17 Gennaio 1968
Diletti Figli e Figlie!
La nostra parola, quest'oggi, si sente obbligata a riferirsi al terremoto, che ha devastato un'ampia zona della Sicilia, facendo centinaia di vittime, migliaia di feriti, decine di migliaia di senza tetto, sconvolgendo la vita d'interi paesi e diffondendo lo spavento, la compassione, il dolore non solo nell'isola, ma nell'intera Nazione italiana.
Siamo anche Noi partecipi della pena di tanta sciagura; lo siamo con quanti ne soffrono; lo siamo con tutti coloro che si prodigano a recare soccorso e conforto; lo siamo con tutto il cuore.
Il cuore del Papa è come un sismografo, che registra le calamità del mondo; con tutti, per tutti soffre; e più lo deve per questa cara e povera gente, a Noi geograficamente e spiritualmente vicina!
Risuonano nel Nostro spirito le parole dell'Apostolo: « Chi è infermo, che anch'io non lo sia? » ( 2 Cor 11,29 ).
Ma perché a voi, cari visitatori, diciamo queste cose?
Perché voi siete venuti a trovarci per conoscerCi un poco da vicino, per guardarci nel cuore, e per vedere nel Nostro sentimento quello della Chiesa; ebbene, la Chiesa, che così si esprime, dimostra un aspetto fondamentale della sua costituzione, quello che la definisce una « comunione »; una società cioè simile ad un corpo, nel quale - sempre per usare la parola di San Paolo - « se un membro soffre, tutte le membra soffrono con esso » ( 1 Cor 12,26 ).
Cosi è la Chiesa, un sodalizio, ove la carità è principio vitale e legge al suo sentire e al suo operare; e a voi non deve dispiacere che verità così grande, così originale e così cristiana vi sia qui ricordata.

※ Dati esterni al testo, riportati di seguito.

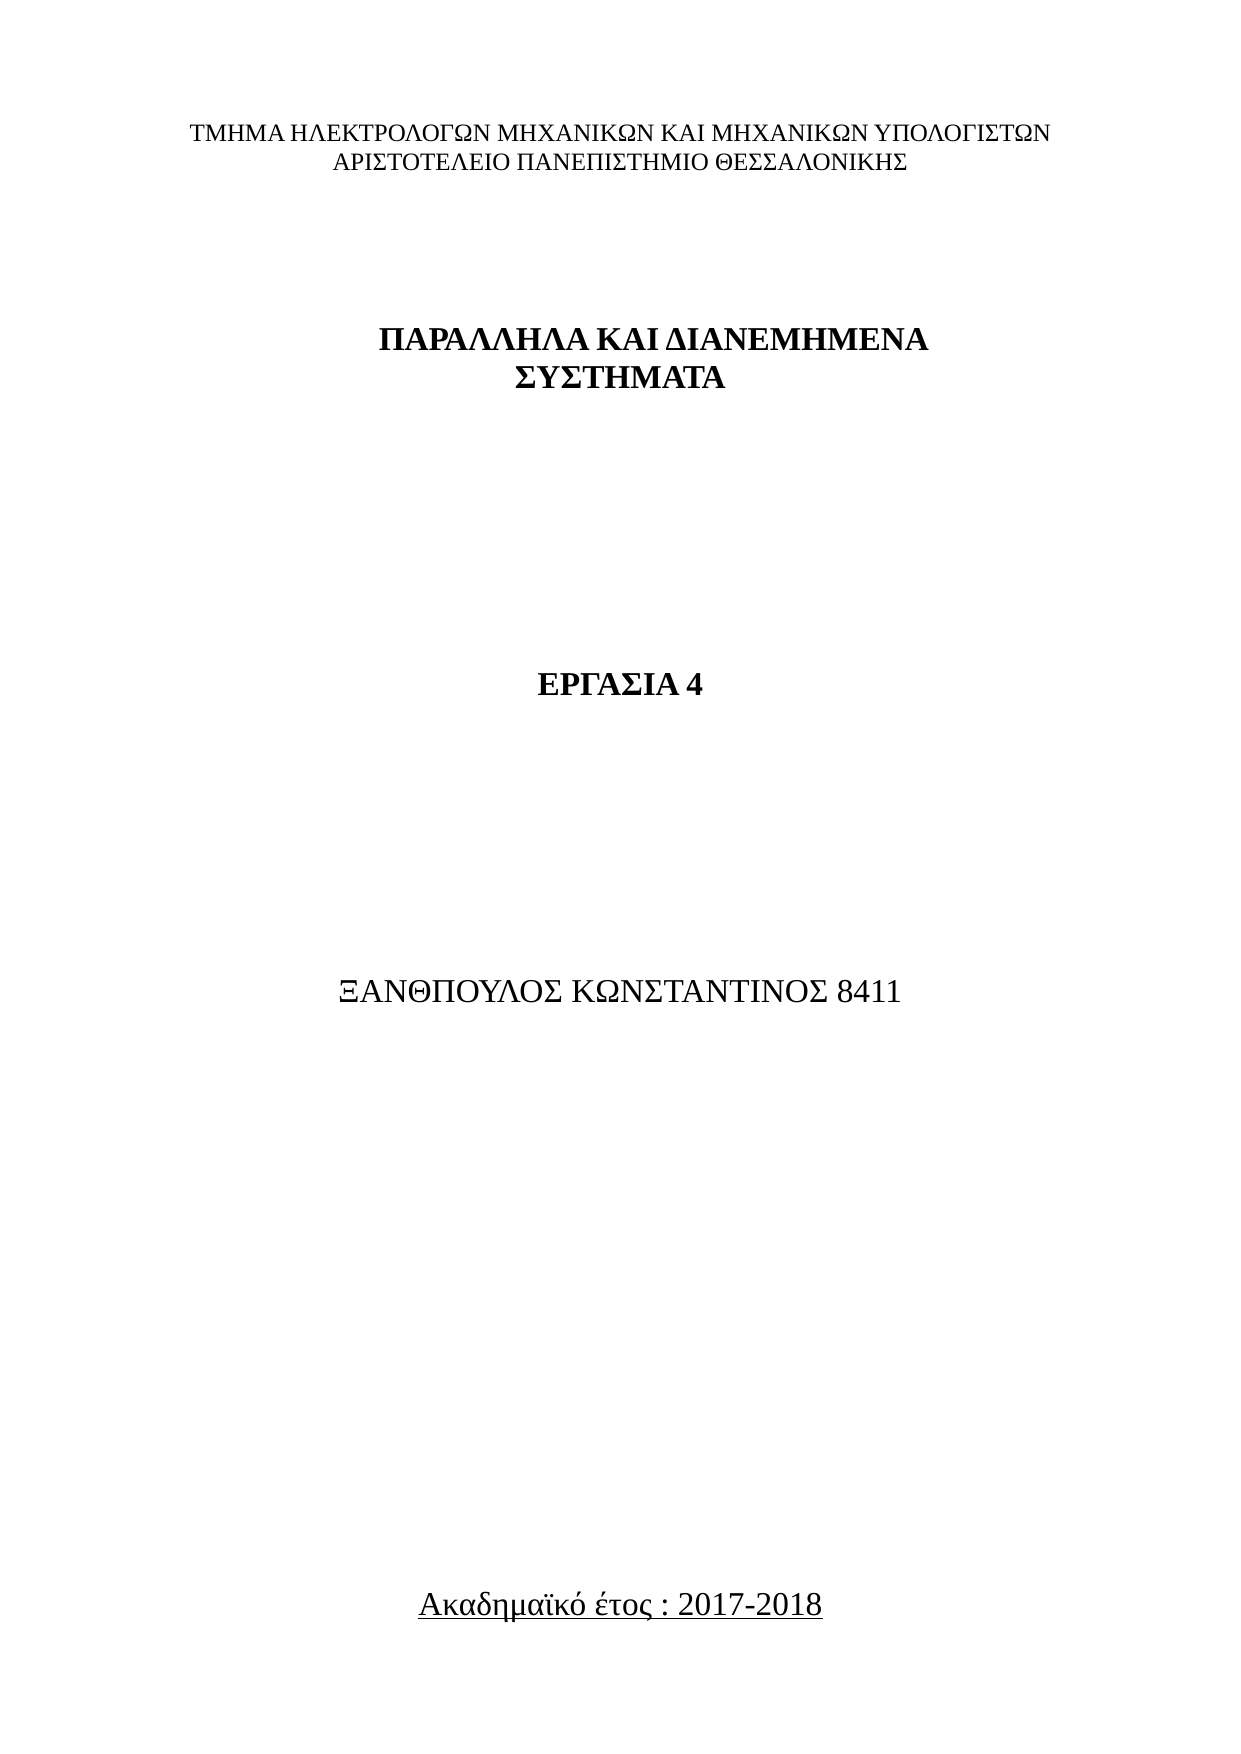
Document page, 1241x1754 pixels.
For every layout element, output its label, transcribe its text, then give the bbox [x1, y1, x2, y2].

text ΤΜΗΜΑ ΗΛΕΚΤΡΟΛΟΓΩΝ ΜΗΧΑΝΙΚΩΝ ΚΑΙ ΜΗΧΑΝΙΚΩΝ ΥΠΟΛΟΓΙΣΤΩΝ [118, 118, 1122, 147]
text ΞΑΝΘΠΟΥΛΟΣ ΚΩΝΣΤΑΝΤΙΝΟΣ 8411 [118, 971, 1122, 1009]
text ΣΥΣΤΗΜΑΤΑ [118, 358, 1122, 396]
text ΠΑΡΑΛΛΗΛΑ ΚΑΙ ΔΙΑΝΕΜΗΜΕΝΑ [118, 319, 1122, 358]
text ΑΡΙΣΤΟΤΕΛΕΙΟ ΠΑΝΕΠΙΣΤΗΜΙΟ ΘΕΣΣΑΛΟΝΙΚΗΣ [118, 147, 1122, 176]
text ΕΡΓΑΣΙΑ 4 [118, 664, 1122, 703]
text Ακαδημαϊκό έτος : 2017-2018 [118, 1584, 1122, 1623]
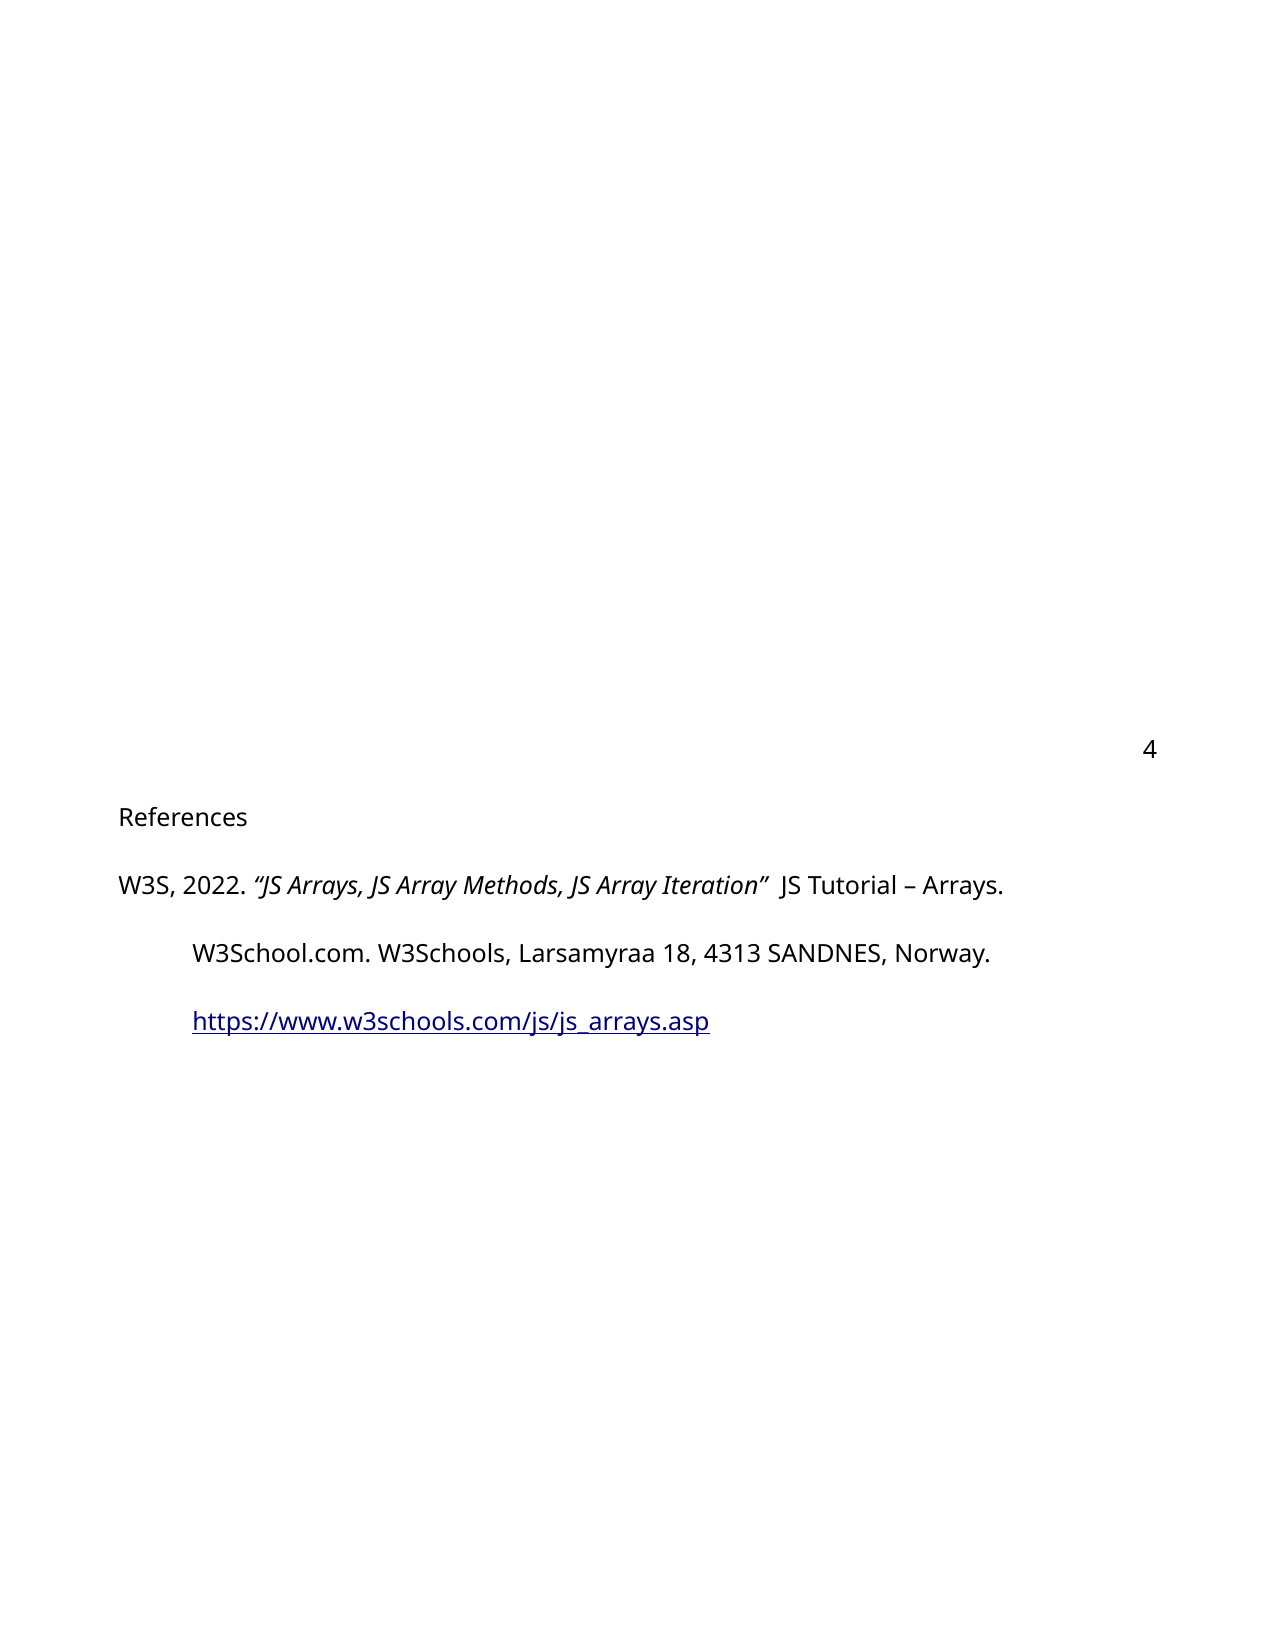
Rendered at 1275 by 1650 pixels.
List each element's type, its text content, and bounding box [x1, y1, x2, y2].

text https://www.w3schools.com/js/js_arrays.asp [118, 1004, 1157, 1038]
text References [118, 799, 1157, 833]
text W3S, 2022. “JS Arrays, JS Array Methods, JS Array Iteration” JS Tutorial – Arrays. W3School.com. W3Schools, Larsamyraa 18, 4313 SANDNES, Norway. [118, 867, 1157, 970]
text 4 [118, 731, 1157, 765]
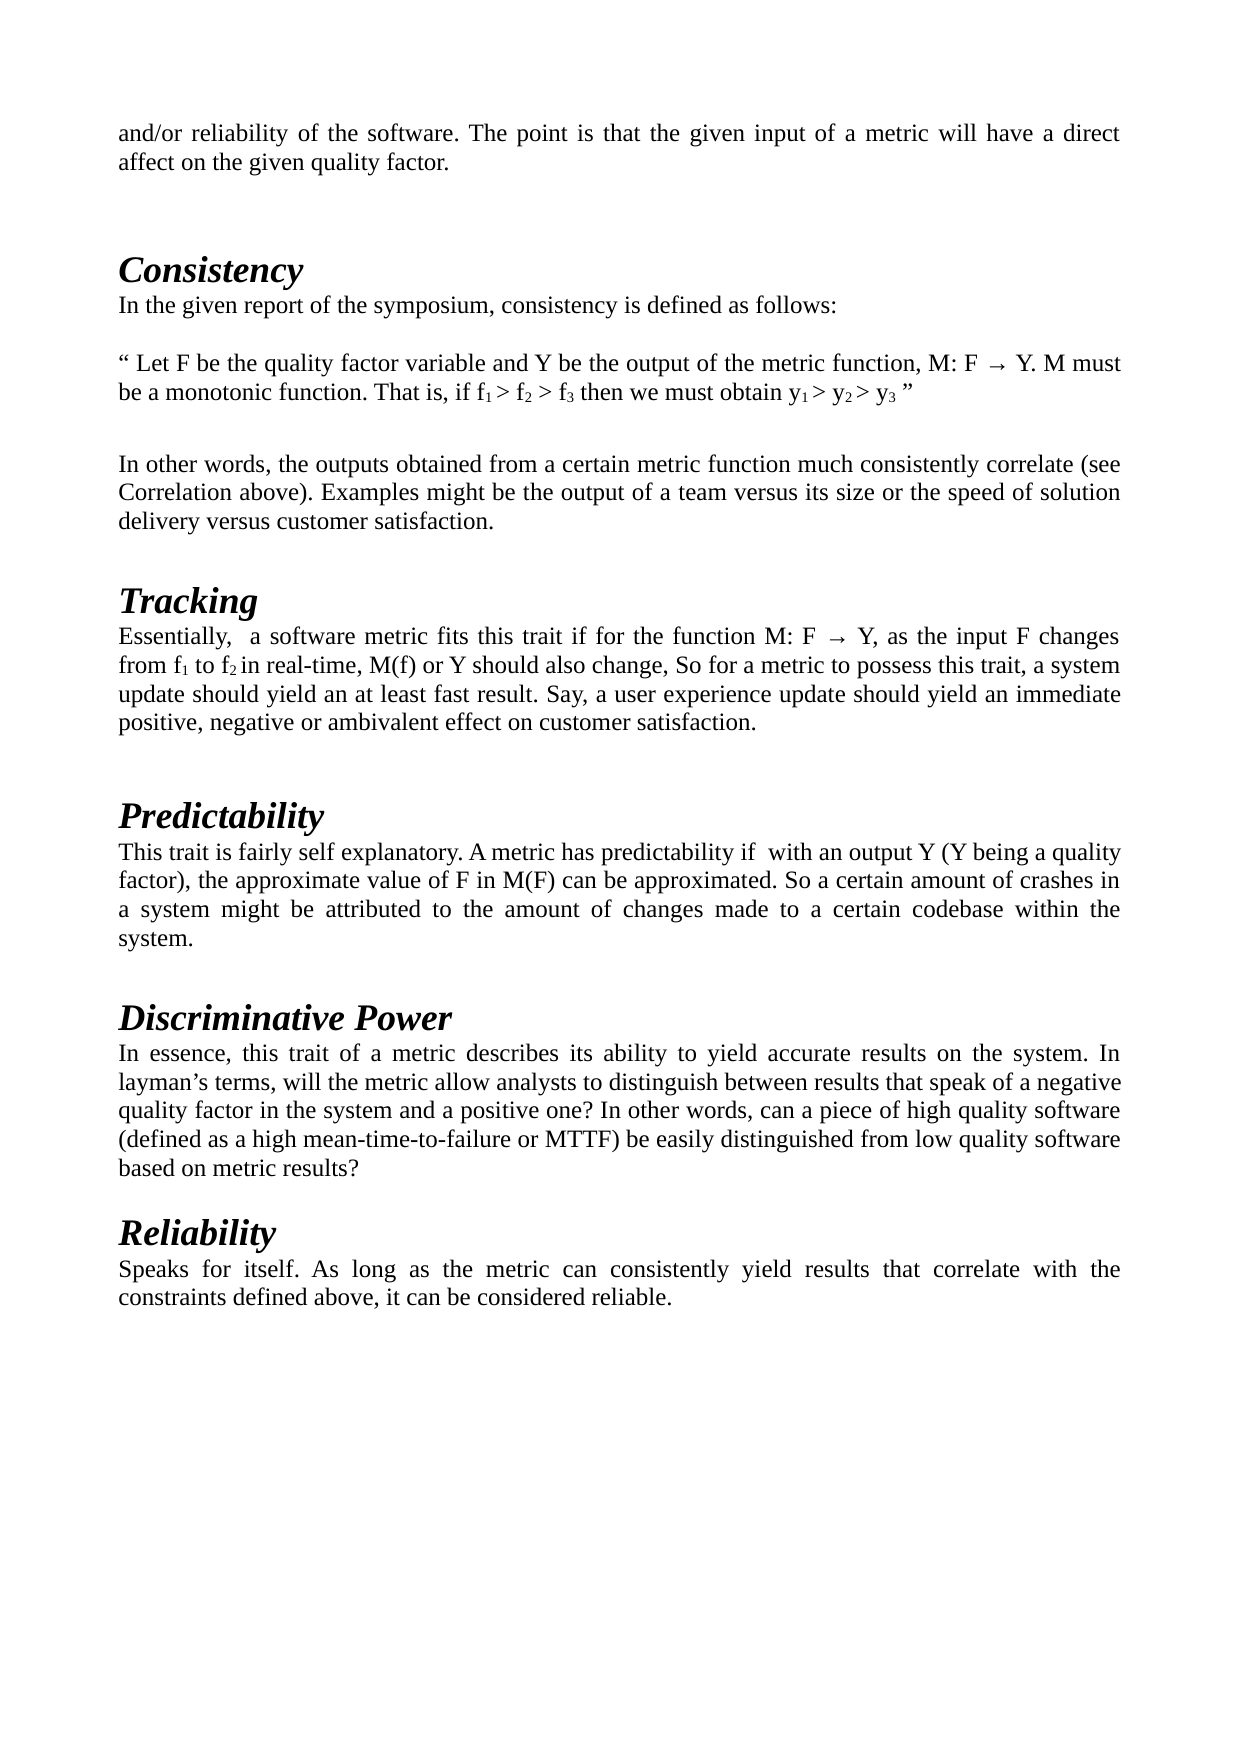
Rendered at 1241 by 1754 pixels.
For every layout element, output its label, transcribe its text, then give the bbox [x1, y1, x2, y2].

text In other words, the outputs obtained from a certain metric function much consistently correlate (see Correlation above). Examples might be the output of a team versus its size or the speed of solution delivery versus customer satisfaction. [118, 449, 1122, 535]
text Discriminative Power [118, 995, 1122, 1038]
text Reliability [118, 1211, 1122, 1254]
text In essence, this trait of a metric describes its ability to yield accurate results on the system. In layman’s terms, will the metric allow analysts to distinguish between results that speak of a negative quality factor in the system and a positive one? In other words, can a piece of high quality software (defined as a high mean-time-to-failure or MTTF) be easily distinguished from low quality software based on metric results? [118, 1038, 1122, 1182]
text Predictability [118, 794, 1122, 837]
text Speaks for itself. As long as the metric can consistently yield results that correlate with the constraints defined above, it can be considered reliable. [118, 1254, 1122, 1311]
text “ Let F be the quality factor variable and Y be the output of the metric function, M: F → Y. M must be a monotonic function. That is, if f1 > f2 > f3 then we must obtain y1 > y2 > y3 ” [118, 348, 1122, 406]
text Tracking [118, 578, 1122, 621]
text In the given report of the symposium, consistency is defined as follows: [118, 291, 1122, 319]
text This trait is fairly self explanatory. A metric has predictability if with an output Y (Y being a quality factor), the approximate value of F in M(F) can be approximated. So a certain amount of crashes in a system might be attributed to the amount of changes made to a certain codebase within the system. [118, 837, 1122, 952]
text Essentially, a software metric fits this trait if for the function M: F → Y, as the input F changes from f1 to f2 in real-time, M(f) or Y should also change, So for a metric to possess this trait, a system update should yield an at least fast result. Say, a user experience update should yield an immediate positive, negative or ambivalent effect on customer satisfaction. [118, 621, 1122, 736]
text and/or reliability of the software. The point is that the given input of a metric will have a direct affect on the given quality factor. [118, 118, 1122, 176]
text Consistency [118, 247, 1122, 291]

E a voi queste cose ancora diciamo per trovare conforto nella presente sventura, osservando come i segni della bontà e della fraternità si sono subito manifestati e moltiplicati intorno a quelle popolazioni infelici, da parte di tutti; dalle Autorità civili per prime, e poi da quanti hanno possibilità di recare qualche aiuto.
Ne diamo loro lode Noi stessi, che, pur nell'esiguità dei Nostri mezzi, non abbiamo voluto essere assenti nel compimento d'un dovere, che le proporzioni stesse della disgrazia rendono comune.
Questa grande afflizione Ci ha confermato con nuovi segni la sensibilità umana e cristiana d'un popolo, che non mai come nelle ore delle grandi prove dimostra la sua spirituale unità e la sua pronta generosità; e non dubitiamo che anche voi, con la compassione almeno degli animi nobili, vogliate essere solidali nel tributare cordiale sollievo a chi soffre e a chi piange.
E dicendovi queste cose non perderemo infine l'occasione per ricordarvi come l'incomprensibile fatalità di simili catastrofi non deve essere motivo d'interiore ribellione alla concezione d'un ordine buono e sapiente, sovrastante alle sorti della nostra fragile ed effimera vita, ma stimolo piuttosto a sempre bene impiegarla, questa vita, e a scoprire nel dolore stesso una fonte di superiore grandezza e di trascendente redenzione.
Per il cristiano tutto può volgere a bene; ed affermando questo misterioso ottimismo, non diventiamo artificiosamente insensibili, o scioccamente stoici davanti alla tragicità di certe angosciose situazioni dell'umana esistenza; ma piuttosto pietosi a comprenderla, questa tragicità, a condividerla, a consolarla.
La Croce ci è maestra.
E così, mandando un pensiero affettuoso e una preghiera fraterna alle vittime, morte o vive che siano, del terremoto siciliano, ed a quanti nel mondo intero soffrono e muoiono, metteremo nel cuore qualche buono e grande sentimento cristiano, che Noi, con la Nostra Benedizione Apostolica, vogliamo assecondare e avvalorare.